As noted above, the Court is willing to reconsider this motion if it denies Travelers’ pending motion for summary judgment against LaBarre. The reasoning is as follows: Travelers seeks summary judgment on LaBarre’s claim for equitable indemnification. To defeat that claim, LaBarre will need to show that there is a triable issue of material fact as to whether Travelers acted in a negligent manner in connection with the issuance of the insurance policy to Sirco. Presumably, the same showing would also be necessary to support a claim for express indemnity. If such a showing is made and the motion for summary judgment is denied, then there would be no prejudice to Travelers in allowing the amended cross-complaint. On the other hand, the inability of LaBarre to raise a triable issue of fact on the equitable indemnification claim would mean that adding the express indemnification claim is futile since the ruling granting Travelers’ summary judgment motion would effectively preclude this new claim.

II.       Severance

LaBarre alternatively asks that the Court sever the trial of its cross-claims from the trial of Sirco’s underlying claims, which the Court has the power to do if prejudice would result from conducting a single trial. (CCP § 1048(b).) LaBarre suggests that because Travelers does not contest severance in its opposition, it has conceded the point. But LaBarre is the party seeking relief, and it bears the burden of showing severance would be proper regardless of whether Travelers discusses severance in opposition.

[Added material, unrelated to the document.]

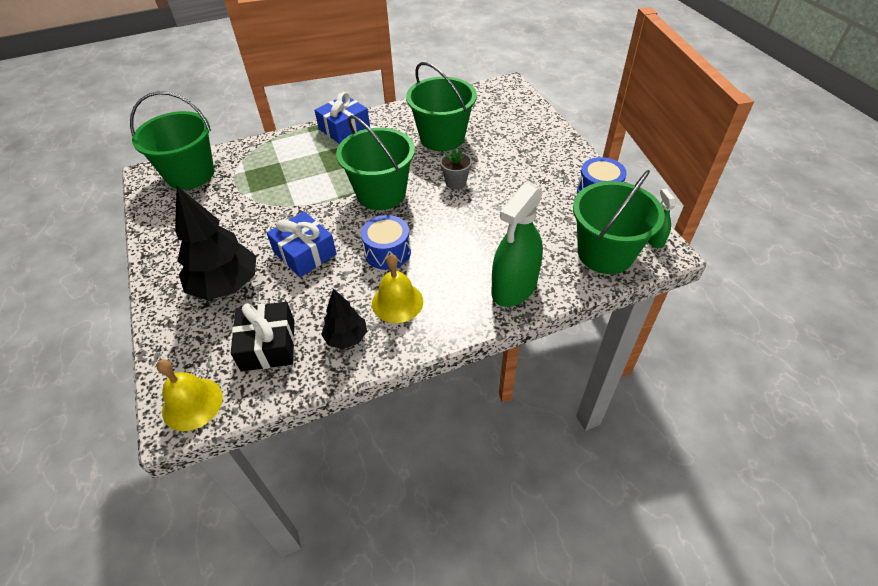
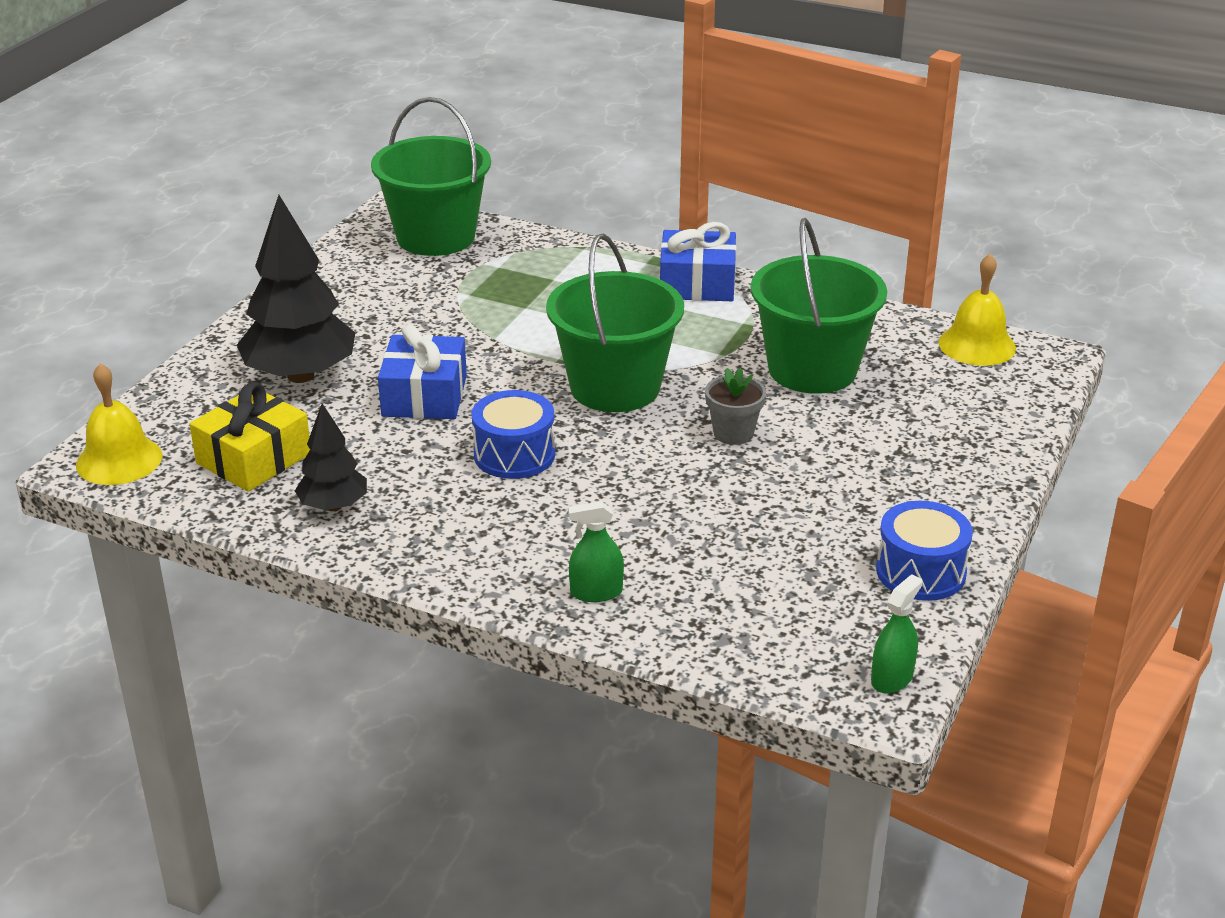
camera: 45 degrees right, 15 degrees down
(268, 345) = (254, 458): black gift -> yellow gift
(397, 302) = (439, 511): yellow bell -> yellow bell (977, 345)
(514, 287) = (596, 592): green spray bottle -> green spray bottle, size x0.48
(605, 253) = (786, 643): green bucket -> none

As to the claimed prejudice, LaBarre’s entire argument is as follows: “[I]n this case, a separate trial is appropriate if the Court is concerned about prejudice to Plaintiff should the trial date be moved. It is clear that LaBarre will suffer extreme prejudice if it is not allowed to amend its cross-complaint to assert a viable cause of action against Travelers.” (Mot. at p. 9.) That is, the prejudice that would result to LaBarre flows from denial of leave to amend, not from conducting a single trial. And the Court has denied leave to amend for the reasons discussed above.

Moreover, it appears severance would cause prejudice to Travelers. As set forth in LaBarre’s new trial papers, it intends to present an “empty chair” defense to Sirco’s claims. That is, it intends to argue that Travelers is at least partially at fault for Sirco’s losses, and that the jury should apportion fault to Travelers (and discount any damages awarded against LaBarre) accordingly.

LaBarre proposes the trials be severed so that Sirco’s claims against LaBarre are tried first, followed by LaBarre’s cross-claims against Travelers. Because Sirco no longer has any claims against Travelers, Travelers would not participate in the first trial. But if the first jury apportions fault to Travelers, then LaBarre would argue in the second trial that Travelers’ fault—and thus Travelers’ liability for express indemnity—was established in a trial Travelers did not participate in. This would prejudice Travelers’ ability to mount a defense in the second trial.

Because LaBarre does not claim any prejudice that would result from a single trial (as opposed to the denial of leave to amend), and because severance would likely prejudice Travelers, the alternative request for severance is denied.